Every day do something to make yourself happy and something to make someone else happy. Little things. Talk with a child for a few minutes. Children get talked to, not talked with. Buy yourself something. Do something.

Every night, before going to sleep, think of at least three good things that happened that day. I don’t mean jumping-up-and-down-and-doing-your-happy-dance things. Those are great, but they don’t happen every day. The little things: a phone call or visit from someone you haven’t heard from in a while, a nice talk with a stranger, a good TV program, a great SDMV thread, anything. If you can’t find three good things in a day, you are not trying.

I usually avoid:

Drinking
Snacking
Shopping
TV
Sleeping in (unless I’m sick and need the bed rest)

I try to do at least one of the following:

A mental activity - Read a favourite book, or write something down in a journal or a letter to my gf. One period when I was depressed, I spent an entire week working on crossword puzzles. Go figure.

A physical activity - Take a walk, or maybe something more strenuous, like basketball or swimming. I’ve just started yoga and slow as it is, I find it helps to ease my mind a lot.

Do something nice for someone I know - Not buying gifts but spending time with them, asking if they needed help with any chores etc.

Do something nice for someone I don’t know - I’m in public service, so I have lots of opportunities. I try to go out of my way to help someone who needs it.

Do something nice for myself - Again, not buying stuff or bingeing, but maybe ‘reclaiming’ my day, taking some time off to go to the beach or something.

It’s not easy of course. I’ve been on that phone, crying my eyes out, wanting to die; when the thought of “You’re gonna be okay.” seems distant and ridiculous. But I try. I try to remember the good I can do.

Well, if it’s really bad, therapy is a nice place to start.

I make lists, a plan of action for things I need to get done in a day, week, month. Having a realistic goal gives me something to work toward. Having a series of them ranging from tomorrow to 5 years from now gives me a reason to want to be around and healthy 5 years from now.
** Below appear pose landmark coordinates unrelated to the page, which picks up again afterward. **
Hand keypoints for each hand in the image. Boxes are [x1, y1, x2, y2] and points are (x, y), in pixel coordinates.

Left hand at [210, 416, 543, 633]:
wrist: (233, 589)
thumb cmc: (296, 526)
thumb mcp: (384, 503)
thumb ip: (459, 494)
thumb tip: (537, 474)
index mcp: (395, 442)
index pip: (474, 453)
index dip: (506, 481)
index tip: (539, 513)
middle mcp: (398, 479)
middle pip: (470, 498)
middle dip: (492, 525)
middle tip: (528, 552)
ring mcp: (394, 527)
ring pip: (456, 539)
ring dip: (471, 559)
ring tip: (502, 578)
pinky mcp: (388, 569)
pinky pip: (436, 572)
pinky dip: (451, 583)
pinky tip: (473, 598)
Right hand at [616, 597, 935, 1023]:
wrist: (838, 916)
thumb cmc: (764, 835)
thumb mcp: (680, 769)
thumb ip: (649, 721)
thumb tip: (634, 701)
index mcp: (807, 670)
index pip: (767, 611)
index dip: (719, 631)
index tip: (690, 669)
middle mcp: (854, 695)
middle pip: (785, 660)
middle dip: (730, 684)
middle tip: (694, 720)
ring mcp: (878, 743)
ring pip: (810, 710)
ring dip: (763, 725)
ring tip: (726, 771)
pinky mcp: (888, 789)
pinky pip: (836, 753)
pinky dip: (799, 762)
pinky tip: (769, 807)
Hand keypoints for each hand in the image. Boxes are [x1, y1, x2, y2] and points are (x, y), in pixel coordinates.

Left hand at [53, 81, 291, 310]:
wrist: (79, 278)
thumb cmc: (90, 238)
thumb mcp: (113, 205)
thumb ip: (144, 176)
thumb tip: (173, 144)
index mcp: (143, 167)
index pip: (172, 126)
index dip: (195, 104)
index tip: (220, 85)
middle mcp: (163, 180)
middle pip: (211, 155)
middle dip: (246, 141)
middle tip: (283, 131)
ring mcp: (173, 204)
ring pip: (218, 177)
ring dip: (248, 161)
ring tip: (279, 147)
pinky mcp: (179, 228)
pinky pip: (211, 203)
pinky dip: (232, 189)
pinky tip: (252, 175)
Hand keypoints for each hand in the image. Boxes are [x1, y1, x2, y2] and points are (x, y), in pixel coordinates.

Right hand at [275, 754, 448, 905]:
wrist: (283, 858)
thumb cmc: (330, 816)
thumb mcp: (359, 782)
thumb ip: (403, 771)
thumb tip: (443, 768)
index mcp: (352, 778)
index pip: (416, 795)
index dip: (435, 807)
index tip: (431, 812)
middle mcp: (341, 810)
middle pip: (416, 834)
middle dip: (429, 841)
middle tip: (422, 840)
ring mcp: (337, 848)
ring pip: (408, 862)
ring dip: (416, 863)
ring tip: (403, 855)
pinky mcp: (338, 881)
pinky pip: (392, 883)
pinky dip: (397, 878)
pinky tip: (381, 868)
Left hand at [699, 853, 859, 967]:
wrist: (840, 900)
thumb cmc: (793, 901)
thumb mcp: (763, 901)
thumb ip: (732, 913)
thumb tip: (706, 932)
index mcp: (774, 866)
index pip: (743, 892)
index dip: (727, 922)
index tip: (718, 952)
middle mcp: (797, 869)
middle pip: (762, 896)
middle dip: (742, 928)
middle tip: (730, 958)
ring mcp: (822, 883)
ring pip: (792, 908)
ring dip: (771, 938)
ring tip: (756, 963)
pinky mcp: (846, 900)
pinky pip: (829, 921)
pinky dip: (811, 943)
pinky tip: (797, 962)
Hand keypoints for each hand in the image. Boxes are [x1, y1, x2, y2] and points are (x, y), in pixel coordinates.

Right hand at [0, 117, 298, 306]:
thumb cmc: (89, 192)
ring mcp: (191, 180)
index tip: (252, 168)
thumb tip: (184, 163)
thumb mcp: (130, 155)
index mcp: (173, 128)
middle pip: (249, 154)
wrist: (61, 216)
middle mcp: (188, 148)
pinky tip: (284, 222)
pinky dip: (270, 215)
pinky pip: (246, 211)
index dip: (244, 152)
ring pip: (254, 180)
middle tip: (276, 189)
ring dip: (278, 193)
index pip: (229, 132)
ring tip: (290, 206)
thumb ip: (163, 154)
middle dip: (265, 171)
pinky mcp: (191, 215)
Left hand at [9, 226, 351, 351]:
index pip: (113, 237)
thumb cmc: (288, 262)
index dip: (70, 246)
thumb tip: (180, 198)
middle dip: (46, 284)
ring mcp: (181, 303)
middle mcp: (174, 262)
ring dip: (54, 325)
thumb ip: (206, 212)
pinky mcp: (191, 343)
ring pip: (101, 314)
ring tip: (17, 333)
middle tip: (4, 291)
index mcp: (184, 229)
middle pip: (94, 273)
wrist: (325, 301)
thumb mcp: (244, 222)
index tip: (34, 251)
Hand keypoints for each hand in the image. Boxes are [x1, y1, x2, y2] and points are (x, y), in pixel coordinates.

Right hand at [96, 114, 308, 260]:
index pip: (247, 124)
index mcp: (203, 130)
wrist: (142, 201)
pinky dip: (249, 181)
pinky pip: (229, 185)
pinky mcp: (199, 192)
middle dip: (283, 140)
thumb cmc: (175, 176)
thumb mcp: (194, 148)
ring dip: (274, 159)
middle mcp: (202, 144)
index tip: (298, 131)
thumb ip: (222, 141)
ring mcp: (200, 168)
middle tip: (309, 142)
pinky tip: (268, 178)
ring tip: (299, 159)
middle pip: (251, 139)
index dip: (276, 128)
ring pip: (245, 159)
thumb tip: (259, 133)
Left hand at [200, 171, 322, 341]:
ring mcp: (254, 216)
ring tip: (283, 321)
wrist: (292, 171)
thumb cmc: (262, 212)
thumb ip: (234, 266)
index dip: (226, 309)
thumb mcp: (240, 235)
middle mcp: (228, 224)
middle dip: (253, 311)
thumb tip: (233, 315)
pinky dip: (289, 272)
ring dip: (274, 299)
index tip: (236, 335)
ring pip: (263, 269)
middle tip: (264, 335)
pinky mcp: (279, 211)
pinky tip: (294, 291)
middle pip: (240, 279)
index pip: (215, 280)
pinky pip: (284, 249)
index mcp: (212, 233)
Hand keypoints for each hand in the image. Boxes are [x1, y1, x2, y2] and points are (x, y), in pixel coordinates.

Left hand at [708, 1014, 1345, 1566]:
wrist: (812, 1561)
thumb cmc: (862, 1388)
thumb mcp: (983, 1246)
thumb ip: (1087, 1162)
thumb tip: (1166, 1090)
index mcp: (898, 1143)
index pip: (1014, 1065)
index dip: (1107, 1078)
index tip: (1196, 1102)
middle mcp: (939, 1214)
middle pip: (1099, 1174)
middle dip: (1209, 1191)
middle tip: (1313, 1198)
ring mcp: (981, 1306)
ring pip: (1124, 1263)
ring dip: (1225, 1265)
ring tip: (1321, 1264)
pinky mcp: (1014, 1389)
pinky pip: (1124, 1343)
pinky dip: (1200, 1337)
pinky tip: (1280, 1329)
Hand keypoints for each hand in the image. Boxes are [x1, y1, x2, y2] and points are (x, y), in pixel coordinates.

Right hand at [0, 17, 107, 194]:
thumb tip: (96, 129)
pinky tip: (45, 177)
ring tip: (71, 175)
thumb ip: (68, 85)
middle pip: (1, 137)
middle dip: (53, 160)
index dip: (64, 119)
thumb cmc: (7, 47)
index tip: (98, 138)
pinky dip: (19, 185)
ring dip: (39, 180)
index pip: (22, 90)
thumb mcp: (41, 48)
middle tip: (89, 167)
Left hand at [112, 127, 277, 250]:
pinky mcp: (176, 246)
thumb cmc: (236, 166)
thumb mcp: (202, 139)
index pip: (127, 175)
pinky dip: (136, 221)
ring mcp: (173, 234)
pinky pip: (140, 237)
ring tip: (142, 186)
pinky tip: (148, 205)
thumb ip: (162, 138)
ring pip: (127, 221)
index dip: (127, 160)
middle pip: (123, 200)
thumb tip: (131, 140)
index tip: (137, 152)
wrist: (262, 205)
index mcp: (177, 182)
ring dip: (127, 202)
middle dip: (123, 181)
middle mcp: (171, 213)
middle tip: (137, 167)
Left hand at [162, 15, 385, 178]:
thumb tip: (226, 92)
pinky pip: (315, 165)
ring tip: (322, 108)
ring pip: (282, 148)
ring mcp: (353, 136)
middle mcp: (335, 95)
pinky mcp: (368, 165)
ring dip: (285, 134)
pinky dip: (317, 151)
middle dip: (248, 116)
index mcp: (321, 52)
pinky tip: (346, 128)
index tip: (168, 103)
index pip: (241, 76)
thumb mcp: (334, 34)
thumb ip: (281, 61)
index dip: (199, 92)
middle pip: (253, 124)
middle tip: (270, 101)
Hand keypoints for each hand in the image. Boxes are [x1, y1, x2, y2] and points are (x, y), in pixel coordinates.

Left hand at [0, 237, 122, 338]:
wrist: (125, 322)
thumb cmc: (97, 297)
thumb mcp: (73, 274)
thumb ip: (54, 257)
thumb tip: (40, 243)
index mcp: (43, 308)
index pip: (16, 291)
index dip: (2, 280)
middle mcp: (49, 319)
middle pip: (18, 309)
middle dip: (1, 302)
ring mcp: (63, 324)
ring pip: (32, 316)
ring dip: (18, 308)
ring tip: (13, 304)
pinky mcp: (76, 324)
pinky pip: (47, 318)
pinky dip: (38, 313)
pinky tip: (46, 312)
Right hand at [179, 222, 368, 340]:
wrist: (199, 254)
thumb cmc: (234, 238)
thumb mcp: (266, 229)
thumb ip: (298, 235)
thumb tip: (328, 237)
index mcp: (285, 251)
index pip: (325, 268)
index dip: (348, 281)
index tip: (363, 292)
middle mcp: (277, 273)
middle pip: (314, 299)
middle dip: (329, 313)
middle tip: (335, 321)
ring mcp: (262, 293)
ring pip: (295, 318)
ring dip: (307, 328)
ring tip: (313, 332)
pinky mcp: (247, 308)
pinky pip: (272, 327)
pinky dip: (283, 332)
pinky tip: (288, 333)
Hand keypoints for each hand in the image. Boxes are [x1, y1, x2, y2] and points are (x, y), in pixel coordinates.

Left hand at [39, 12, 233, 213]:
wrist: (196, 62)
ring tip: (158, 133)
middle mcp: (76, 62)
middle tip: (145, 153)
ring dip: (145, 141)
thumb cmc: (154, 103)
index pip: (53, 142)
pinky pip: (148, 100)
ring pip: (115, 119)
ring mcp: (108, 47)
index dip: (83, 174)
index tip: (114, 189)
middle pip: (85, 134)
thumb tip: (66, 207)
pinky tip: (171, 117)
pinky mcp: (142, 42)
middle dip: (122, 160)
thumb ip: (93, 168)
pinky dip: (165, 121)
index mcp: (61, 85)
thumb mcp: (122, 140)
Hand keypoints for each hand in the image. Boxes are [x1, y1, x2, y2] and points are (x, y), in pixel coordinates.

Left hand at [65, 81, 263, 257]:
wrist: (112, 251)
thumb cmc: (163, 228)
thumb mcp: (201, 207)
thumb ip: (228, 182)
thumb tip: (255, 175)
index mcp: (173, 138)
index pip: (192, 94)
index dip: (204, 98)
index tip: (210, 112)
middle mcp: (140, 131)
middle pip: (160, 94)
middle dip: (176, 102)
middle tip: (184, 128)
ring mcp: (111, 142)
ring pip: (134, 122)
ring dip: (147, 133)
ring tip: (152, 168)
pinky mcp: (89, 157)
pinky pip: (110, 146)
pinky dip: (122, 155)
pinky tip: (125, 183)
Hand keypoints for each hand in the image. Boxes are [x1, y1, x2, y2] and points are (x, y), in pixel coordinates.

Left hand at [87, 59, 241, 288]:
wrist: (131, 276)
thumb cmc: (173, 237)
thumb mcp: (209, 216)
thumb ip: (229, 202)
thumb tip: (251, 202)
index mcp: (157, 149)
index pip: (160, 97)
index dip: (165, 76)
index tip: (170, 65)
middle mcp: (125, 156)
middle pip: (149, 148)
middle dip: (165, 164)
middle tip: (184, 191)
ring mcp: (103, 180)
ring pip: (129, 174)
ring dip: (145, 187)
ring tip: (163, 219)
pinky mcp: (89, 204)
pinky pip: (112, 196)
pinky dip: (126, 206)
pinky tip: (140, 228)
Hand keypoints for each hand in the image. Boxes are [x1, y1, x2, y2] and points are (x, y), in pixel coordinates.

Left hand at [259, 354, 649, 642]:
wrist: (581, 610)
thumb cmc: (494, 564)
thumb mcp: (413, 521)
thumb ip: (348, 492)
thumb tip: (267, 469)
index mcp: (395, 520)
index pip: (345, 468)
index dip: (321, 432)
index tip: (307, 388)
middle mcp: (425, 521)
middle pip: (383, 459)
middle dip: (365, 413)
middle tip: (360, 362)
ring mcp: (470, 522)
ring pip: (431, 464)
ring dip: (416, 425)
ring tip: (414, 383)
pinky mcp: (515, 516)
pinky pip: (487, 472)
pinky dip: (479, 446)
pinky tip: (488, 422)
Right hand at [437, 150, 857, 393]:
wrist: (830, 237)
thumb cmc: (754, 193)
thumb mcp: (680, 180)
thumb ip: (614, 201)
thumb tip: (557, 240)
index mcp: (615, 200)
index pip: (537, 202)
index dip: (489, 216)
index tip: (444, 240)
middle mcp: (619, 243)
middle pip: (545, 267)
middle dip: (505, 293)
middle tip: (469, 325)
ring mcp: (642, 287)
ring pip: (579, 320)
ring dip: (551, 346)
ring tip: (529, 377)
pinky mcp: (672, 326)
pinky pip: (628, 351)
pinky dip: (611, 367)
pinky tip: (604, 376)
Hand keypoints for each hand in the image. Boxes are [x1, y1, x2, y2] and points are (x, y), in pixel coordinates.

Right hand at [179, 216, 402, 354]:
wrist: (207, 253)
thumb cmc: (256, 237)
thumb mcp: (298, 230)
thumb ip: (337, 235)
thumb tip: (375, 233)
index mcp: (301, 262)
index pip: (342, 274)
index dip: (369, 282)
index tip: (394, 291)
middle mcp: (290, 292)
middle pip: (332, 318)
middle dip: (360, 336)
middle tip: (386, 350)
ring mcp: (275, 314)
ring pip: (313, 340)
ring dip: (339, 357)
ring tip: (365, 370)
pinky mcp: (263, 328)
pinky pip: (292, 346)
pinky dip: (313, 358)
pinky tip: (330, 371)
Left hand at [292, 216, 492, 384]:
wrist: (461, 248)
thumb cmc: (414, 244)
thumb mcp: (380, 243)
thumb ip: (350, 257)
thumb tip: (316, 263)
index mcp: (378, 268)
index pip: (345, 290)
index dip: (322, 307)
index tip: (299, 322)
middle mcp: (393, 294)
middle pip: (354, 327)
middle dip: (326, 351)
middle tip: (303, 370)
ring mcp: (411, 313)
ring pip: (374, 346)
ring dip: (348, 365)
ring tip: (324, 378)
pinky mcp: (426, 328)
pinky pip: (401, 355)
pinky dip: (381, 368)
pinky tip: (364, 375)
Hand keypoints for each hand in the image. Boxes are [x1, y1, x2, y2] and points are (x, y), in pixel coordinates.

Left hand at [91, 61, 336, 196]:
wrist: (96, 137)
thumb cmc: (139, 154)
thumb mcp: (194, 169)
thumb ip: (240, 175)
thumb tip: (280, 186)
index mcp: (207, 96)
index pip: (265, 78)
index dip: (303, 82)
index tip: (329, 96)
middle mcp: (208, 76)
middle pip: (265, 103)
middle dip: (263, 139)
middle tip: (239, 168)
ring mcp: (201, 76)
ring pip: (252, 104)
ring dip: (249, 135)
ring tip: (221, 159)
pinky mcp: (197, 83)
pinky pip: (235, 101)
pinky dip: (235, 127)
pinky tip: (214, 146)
If I’m depressed because of a specific thing that happened, for example in the last 8 months I have experienced a breakup, two dead grandparents, and been laid off, I give myself a few days to wallow. I really think about it, cry constantly, don’t take showers, live on Ben and Jerry’s and whatever I can get delivered, watch too many soap operas, and call my mom too much. I give myself 72 hours to a week for such behavior, depending on the event, and then I try to ease back into my life with little goals.

For day to day restlessness or “the blues” regular exercise, eating well, regular hang-out time with friends, and getting enough sleep are good maintenance measures.